= Hunkar (epic poem) =

Poem by Ramdhari Singh Dinkar

Hunkar is an epic poem by Rashtrakavi Ramdhari Singh 'Dinkar'. In this work, Dinkar referred to himself for the first time as the Yuga-Chāraṇa or 'Charan of the Era'. Himalaya is from the collection Hunkar (A Roar) which has been described by a critic as burning coals in the shade of playful rainbow. Here, the loftiness of the Himalayas reflects metaphorically the Mahatma, whom he invokes to rise to action, leaving the path of the mystical meditation of the ascetic.

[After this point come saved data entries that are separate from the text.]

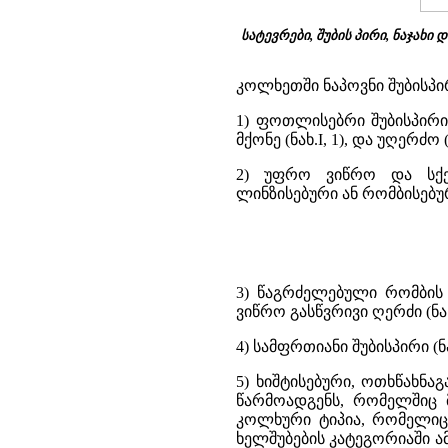
სატევრები, შუბის პირი, ნაჯახი 
კოლხეთში ნაპოვნი შუბისპ
1) ფოთლისებრი შუბისპირი
მქონე (ნახ.I, 1), და უღერძო
2) უფრო ვიწრო და სქე
ლინზისებური ან რომბისებური
3) წაგრძელებული რომბის 
ვიწრო გასწვრივი ღერძი (ნახ.
4) სამფრთიანი შუბისპირი (ნახ
5) ხიშტისებური, ოთხწახნ
წარმოადგენს, რომელშიც მ
კოლხური ტიპია, რომელიც ს
ხელშუბების კატეგორიაში ამ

Few stanzas in translation are:

My king of mountains! My magnificent one!

Radiant embodiment of great glory!

Flame of fierce, accumulated prowess!

Snowy diadem of my motherland!

Effulgent brow of my Bharat!

My king of mountains! My magnificent one!

Unvanquished, unfettered, free through the ages,

Sacred, righteously proud and great through the ages,

What glory have you been radiating

Through the ages in the limitless sky?

How unbroken is your eternal meditation!

Sages of sages! How unending your concentration!

Pouring into infinite space, what intricate problems

Do you seek to solve?

What intractable web of perplexities?

My king of mountains! My magnificent one!

O sage engrossed in silent tapasya!

Open your eyes at least for a moment!

Our country is burning, in flames

Writhing restlessly at your feet!

The blessed Indus, the five rivers, Brahmaputra

Ganga and Yamuna - the nectar-swept streams

That flow to the blessed land

Are abundant with your melting compassion.

At the gates of that land,

You, the guardian of its borders,

Have challenged, 'You must cut off my head

Before you can trample over this land.

O pious sage, a great misfortune has fallen today

On that same land of piety!

Afflicted, the children are writhing

Bitten by countless snakes from four directions.

My king of mountains! My magnificent one!